Novel solution paper. Presenting your own solution to a problem. The paper should clearly state the problem you are solving, the assumptions you are making, your solution, and a brief survey of related literature. Any claims should be substantiated.

All work should be done in groups of one or two people. If you have a team of two you must be able to partition the work so that there is clear responsibility.

Non-implementation projects will involve a paper roughly 20 pages long (double spaced). In addition to containing the substance of your project, it should contain an abstract (terse 100-200 word summary of the work presented), an introduction (statement of problem and structure of the paper), a conclusion (summary of major contributions and work remaining to be done), and references to related research. The bibilography should be in ACM or IEEE journal format.


Sample topics:

Active XML: Download the ActiveXML implementation. Create an application using it, or show how the concept can be used, for example: (1) to capture issues of security and privacy, or (2) to optimize a (non-active) page refresh by smart buffering, or (3) to implement replication and/or a distributed directory structure.

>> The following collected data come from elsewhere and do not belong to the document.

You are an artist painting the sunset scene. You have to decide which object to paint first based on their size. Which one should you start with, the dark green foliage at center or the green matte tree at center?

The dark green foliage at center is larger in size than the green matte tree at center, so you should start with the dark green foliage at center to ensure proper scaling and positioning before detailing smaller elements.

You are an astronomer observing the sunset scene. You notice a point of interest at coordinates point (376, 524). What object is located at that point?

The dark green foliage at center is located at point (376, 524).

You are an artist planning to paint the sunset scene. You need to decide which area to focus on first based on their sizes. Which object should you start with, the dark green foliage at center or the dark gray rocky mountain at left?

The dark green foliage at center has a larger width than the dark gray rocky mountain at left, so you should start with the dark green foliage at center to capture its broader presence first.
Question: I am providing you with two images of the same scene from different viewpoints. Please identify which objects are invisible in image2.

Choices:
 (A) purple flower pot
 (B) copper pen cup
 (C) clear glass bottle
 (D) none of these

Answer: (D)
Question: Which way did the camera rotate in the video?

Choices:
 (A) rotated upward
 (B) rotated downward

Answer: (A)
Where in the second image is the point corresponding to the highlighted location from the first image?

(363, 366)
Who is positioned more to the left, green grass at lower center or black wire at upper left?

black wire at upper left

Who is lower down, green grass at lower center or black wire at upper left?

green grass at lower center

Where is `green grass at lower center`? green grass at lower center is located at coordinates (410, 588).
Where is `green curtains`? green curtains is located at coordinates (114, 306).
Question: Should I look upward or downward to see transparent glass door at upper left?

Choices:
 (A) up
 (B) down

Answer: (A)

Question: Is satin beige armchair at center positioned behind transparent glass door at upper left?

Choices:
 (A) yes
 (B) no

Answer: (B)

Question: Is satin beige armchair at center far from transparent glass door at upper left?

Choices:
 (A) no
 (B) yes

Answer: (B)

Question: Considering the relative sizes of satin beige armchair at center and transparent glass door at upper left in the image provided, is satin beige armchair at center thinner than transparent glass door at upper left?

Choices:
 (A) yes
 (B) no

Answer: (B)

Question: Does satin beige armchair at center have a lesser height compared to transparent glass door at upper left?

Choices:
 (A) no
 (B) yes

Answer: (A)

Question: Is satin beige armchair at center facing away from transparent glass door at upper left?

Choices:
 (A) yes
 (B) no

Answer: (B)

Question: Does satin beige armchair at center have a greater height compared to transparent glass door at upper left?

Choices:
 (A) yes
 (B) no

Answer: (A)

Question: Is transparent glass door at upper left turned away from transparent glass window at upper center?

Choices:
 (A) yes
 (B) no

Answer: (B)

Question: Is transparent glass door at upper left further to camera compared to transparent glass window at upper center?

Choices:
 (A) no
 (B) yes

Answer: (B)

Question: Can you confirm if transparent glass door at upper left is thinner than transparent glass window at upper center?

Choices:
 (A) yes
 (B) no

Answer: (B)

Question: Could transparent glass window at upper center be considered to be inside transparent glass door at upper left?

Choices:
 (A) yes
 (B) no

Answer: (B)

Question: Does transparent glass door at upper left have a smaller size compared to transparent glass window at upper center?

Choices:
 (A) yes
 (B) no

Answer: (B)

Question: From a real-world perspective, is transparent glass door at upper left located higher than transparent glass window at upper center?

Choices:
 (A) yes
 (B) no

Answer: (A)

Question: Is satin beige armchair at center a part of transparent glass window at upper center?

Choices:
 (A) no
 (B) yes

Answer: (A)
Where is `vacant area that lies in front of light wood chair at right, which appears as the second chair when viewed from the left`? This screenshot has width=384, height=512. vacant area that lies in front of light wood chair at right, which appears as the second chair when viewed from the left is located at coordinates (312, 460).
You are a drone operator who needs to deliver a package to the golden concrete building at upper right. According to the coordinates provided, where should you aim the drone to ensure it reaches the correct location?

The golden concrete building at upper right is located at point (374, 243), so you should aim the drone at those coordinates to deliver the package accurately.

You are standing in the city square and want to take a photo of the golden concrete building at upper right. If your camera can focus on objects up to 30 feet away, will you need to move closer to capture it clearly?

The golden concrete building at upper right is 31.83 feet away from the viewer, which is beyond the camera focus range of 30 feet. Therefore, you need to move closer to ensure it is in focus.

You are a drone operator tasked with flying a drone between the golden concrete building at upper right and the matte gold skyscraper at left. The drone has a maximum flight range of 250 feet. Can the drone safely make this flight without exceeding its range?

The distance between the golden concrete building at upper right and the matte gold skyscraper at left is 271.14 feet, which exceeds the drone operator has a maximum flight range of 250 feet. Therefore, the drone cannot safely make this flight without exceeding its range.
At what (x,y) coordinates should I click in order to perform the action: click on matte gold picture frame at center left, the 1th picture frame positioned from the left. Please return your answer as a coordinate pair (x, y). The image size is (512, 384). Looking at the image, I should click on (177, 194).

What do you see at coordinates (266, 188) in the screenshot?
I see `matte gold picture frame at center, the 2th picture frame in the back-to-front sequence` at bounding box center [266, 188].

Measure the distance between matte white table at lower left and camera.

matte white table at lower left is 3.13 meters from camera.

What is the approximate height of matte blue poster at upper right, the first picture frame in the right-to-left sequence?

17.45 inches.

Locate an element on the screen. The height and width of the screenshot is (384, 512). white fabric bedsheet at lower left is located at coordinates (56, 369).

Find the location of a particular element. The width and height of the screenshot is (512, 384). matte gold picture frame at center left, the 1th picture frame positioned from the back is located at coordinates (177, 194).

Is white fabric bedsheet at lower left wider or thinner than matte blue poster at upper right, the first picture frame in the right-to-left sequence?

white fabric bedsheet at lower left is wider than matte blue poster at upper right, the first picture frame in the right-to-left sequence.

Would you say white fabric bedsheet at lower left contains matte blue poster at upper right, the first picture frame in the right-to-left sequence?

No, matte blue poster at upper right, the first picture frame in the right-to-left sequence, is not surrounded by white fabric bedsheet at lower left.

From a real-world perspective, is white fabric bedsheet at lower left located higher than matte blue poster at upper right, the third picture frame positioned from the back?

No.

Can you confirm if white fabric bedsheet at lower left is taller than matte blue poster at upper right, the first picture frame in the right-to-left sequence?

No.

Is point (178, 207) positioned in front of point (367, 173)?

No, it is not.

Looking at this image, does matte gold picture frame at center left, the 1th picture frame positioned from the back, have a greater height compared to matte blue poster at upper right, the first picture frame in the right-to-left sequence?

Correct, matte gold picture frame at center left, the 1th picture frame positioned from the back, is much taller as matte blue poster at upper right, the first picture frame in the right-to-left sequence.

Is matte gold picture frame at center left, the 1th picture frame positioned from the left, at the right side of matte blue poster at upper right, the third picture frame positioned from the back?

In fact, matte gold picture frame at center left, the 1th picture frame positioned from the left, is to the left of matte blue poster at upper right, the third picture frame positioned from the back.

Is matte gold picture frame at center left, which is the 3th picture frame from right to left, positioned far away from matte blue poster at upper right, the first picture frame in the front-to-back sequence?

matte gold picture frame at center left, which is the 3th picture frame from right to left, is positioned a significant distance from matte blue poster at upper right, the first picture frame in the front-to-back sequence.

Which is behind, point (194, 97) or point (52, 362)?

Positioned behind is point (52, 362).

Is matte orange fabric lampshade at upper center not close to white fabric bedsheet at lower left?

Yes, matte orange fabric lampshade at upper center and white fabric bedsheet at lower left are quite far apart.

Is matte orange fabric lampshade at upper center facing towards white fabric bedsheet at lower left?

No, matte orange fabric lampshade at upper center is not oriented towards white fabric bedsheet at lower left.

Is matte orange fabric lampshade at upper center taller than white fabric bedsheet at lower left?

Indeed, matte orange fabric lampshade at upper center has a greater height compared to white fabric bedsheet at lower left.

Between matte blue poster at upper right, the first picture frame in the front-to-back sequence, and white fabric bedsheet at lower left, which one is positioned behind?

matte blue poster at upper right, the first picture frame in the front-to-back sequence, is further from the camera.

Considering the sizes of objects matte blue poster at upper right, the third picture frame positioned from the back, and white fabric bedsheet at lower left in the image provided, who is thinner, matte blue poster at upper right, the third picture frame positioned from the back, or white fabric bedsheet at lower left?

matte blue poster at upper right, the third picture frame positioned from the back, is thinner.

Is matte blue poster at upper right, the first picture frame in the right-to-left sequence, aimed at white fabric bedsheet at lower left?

A second, more research-oriented problem is the issue of designing Active XML documents based on some analysis of how a static document changes, analogous to designing a relational database given some knowledge of functional dependencies. Come talk to me if you are interested, I have some initial ideas along these lines.


A third, research/pragmatic, problem is that of determining substitute or “equivalent” web services when some service call in an Active XML document becomes “stale” or perhaps is just too slow to respond. What types of fault tolerance or recovery strategies should be adopted?


SQL with ranked keyword search: Define a set of query language extensions/operations to XQuery or SQL that support keywords. Build a middleware layer over a relational database (Oracle, DB2, PostgreSQL) that takes queries in this language, creates and utilizes inverted indices or other structures, and makes use of these structures to answer queries. The implementation should rank results using TF/IDF or some other common ranked-results metric.


Two person project: As above, but also design and build a web crawler for the keyword engine, which indexes not only documents, but also meta-information (source web site, document date, document type, etc.)


Some suggested reading (there are more recent papers, you should search the web for them):

Florescu et al.  Integrating Keyword Search into XML Query Processing. (WWW9)

Christos Faloutsos and Douglas W. Oard. A Survey of Information Retrieval and Filtering Methods. Technical Report, University of Maryland, 1995.

Text extensions to SQL, e.g., those from SQL Server


Query language for linguistic applications: Linguists commonly annotate written text with some form of linguistic analysis, for example grammatical structure. The resulting “parse tree” may then be queried and/or updated by annotators. Due to the tree-like structure, it is natural to consider tree languages (XPath?) as a query language. However, since there is a large amount of this annotated text, efficiency is imperative. Balencing the two concerns of expressiveness and efficiency, propose a query language for linguistic applications (I have additional information here, contact me if interested).


Updating XML views: The last paper of the semester has been partially implemented but there are some interesting components missing, in particular with respect to insertion updates. There is also the interesting question of how to encorporate user suggestions to enable updates even when they are ambiguous. Send email to me if you are interested.

Braganholo et al. From XML View Updates to Relational View Updates: old solutions to a new problem . International Conference on Very Large Databases (VLDB) (2004).